**EXERCISE INSTRUCTIONS**
Exactly as they appear, transcribe the entries and skip any pictures.

[Edit tracking data]
*** Block opens ***

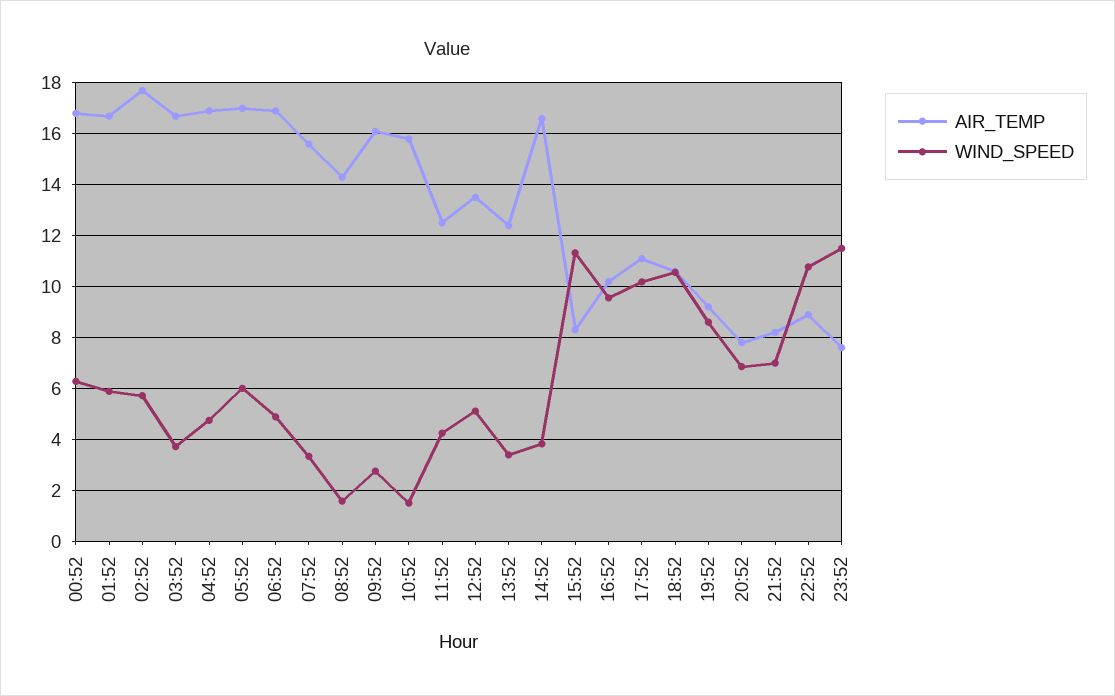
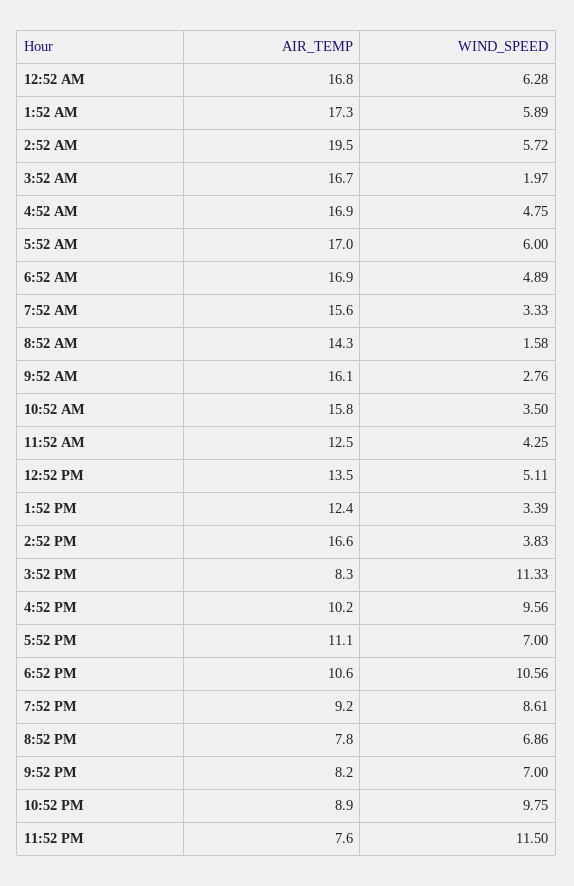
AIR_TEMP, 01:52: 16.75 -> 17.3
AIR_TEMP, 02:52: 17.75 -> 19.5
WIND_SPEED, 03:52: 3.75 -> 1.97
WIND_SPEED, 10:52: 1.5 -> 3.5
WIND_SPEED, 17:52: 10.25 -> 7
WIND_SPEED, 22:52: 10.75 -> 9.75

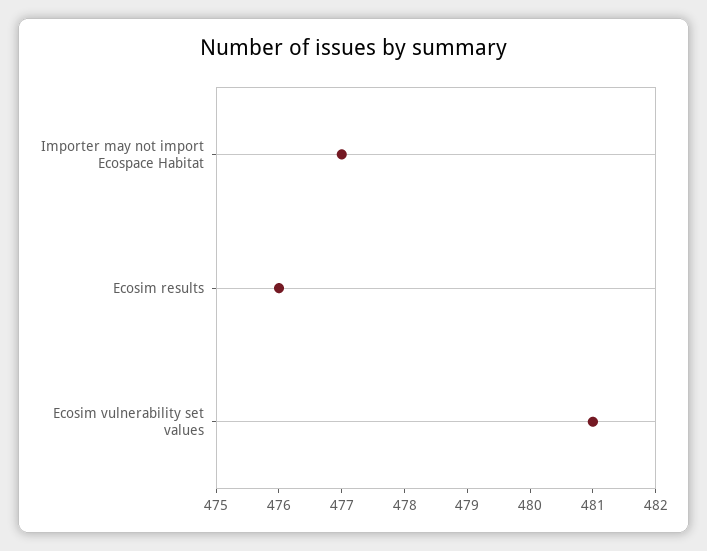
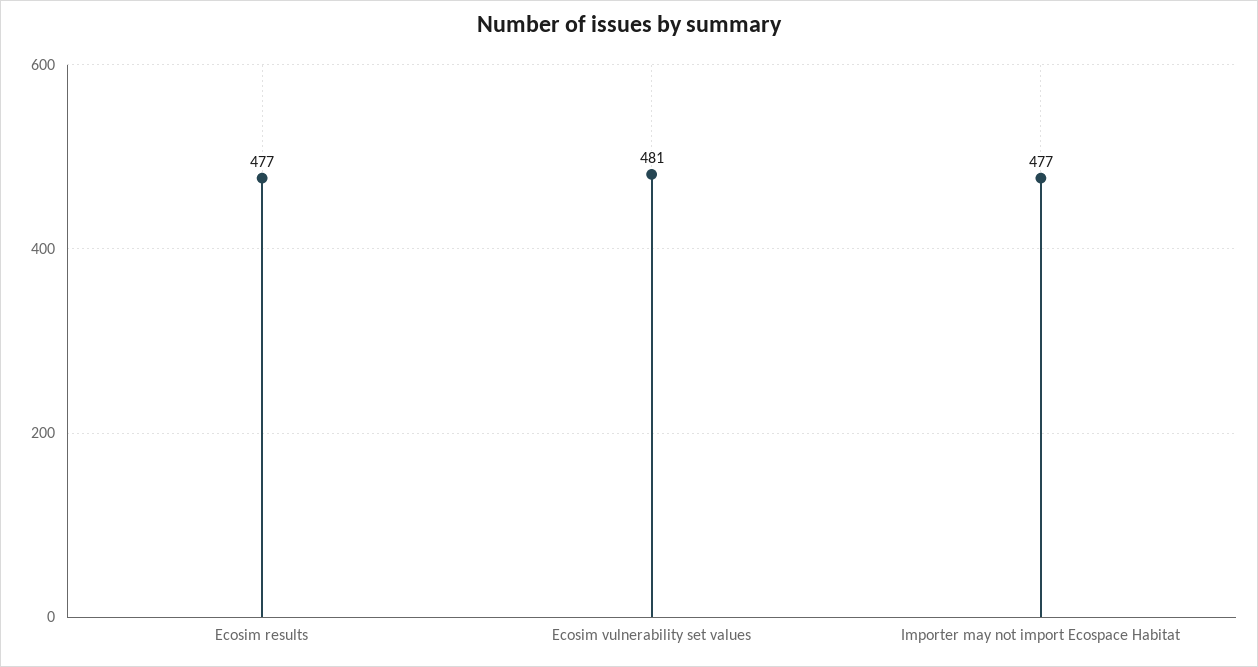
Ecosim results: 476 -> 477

*** Block closes ***

**YOUR RESPONSE**
AIR_TEMP, 01:52: 16.75 -> 17.3
AIR_TEMP, 02:52: 17.75 -> 19.5
WIND_SPEED, 03:52: 3.75 -> 1.97
WIND_SPEED, 10:52: 1.5 -> 3.5
WIND_SPEED, 17:52: 10.25 -> 7
WIND_SPEED, 22:52: 10.75 -> 9.75

Ecosim results: 476 -> 477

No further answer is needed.